Губы Эриксона изгибаются в ехидной улыбке. Он, должно быть, решает, что я не стою его беспокойства, потому что поворачивается и снова направляется к своей жертве. Беспомощная, беззащитная женщина, лежащая в грязном, пропитанном мочой переулке за мусорным контейнером.
Когда я смотрю, как Эриксон опускается на колени и склоняется над ней, во мне просыпается неистовая ярость, натиск эмоций настолько ошеломляет, что у меня затуманивается зрение. Грудь наполняет жар. Каждая эмоция, в которой мне было отказано, овладевает мной с яростной мстительностью.
Моя рука все еще в сумке. Я сжимаю твердый предмет в ладони. Ноги несут меня к Эриксону, а затем складной нож оказывается у него в спине.
Его гортанный крик эхом отражается от здания, когда я смотрю вниз на свою руку, сжимающую рукоять. Я вырываюсь и, когда он замахивается руками для атаки, вгоняю лезвие ему в ключицу. Изо всех сил пытаюсь высвободить его и вонзаю нож ему в грудь.
Когда он падает на тротуар, я падаю вслед за ним. Мои удары неистовы, нож находит новое местоположение каждый раз, когда я погружаю лезвие. Я чувствую кости, мягкие ткани и губчатые органы. Перед глазами все застилает туман. Я не прекращаю атаку, пока он полностью не замирает.
Какая-то мысль выводит меня из оцепенения, и я бросаю взгляд на женщину. Замечаю, что ее грудь двигается, подтверждая, что она жива, затем закрываю глаза. Все, что я слышу, — это свое дыхание, городской гул затих.
Встаю и смотрю вниз на изуродованное тело Эриксона Дейвернса.

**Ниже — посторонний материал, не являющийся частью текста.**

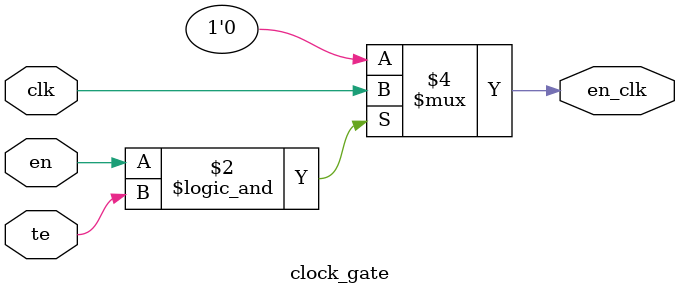
<source format=v>
module clock_gate (
    input clk,
    input en,
    input te,
    output reg en_clk
);

always @(*) begin
    if (en && te) begin
        en_clk = clk;
    end
    else begin
        en_clk = 1'b0;
    end
end

endmodule
</source>
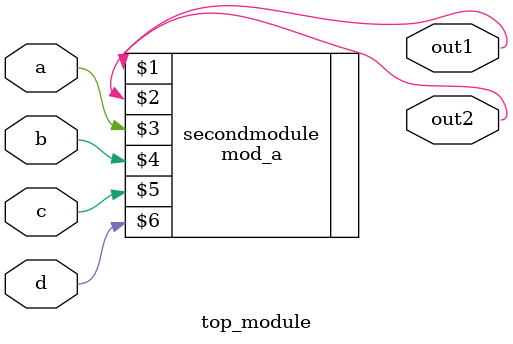
<source format=v>
/*
 *  You can also put the names of the inputs in the brackets. With this you have to be careful
 *  with the order. If you add ports or change the order in the future this might lead to some 
 *  errors.
 */
module top_module ( 
    input a, 
    input b, 
    input c,
    input d,
    output out1,
    output out2
);

    mod_a secondmodule ( out1, out2, a, b, c, d );
endmodule

</source>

Резкий звон пронзает мои уши. Я оцепенела. Ничего не чувствую вокруг себя, кроме раздражающего покалывания в ладони. Медленно закрываю складной нож, затем переворачиваю руку, мои движения так нехарактерны.
Ладони и пальцы покрыты красным. Я не могу перестать смотреть на свои руки, на то, как цвет затемняет складки на ладонях. Звон становится громче, превращаясь в вибрацию в моем черепе, когда я осматриваю вновь открывшийся порез на тыльной стороне.
Страх леденит вены. Кость жертвы Алекса, которая проткнула меня, порез, который снова открылся, и кровь моей жертвы, просачивающаяся в эту рану.
Последние слова Алекса возвращаются ко мне с пугающей точностью.
«Это именно то, для чего ты создана».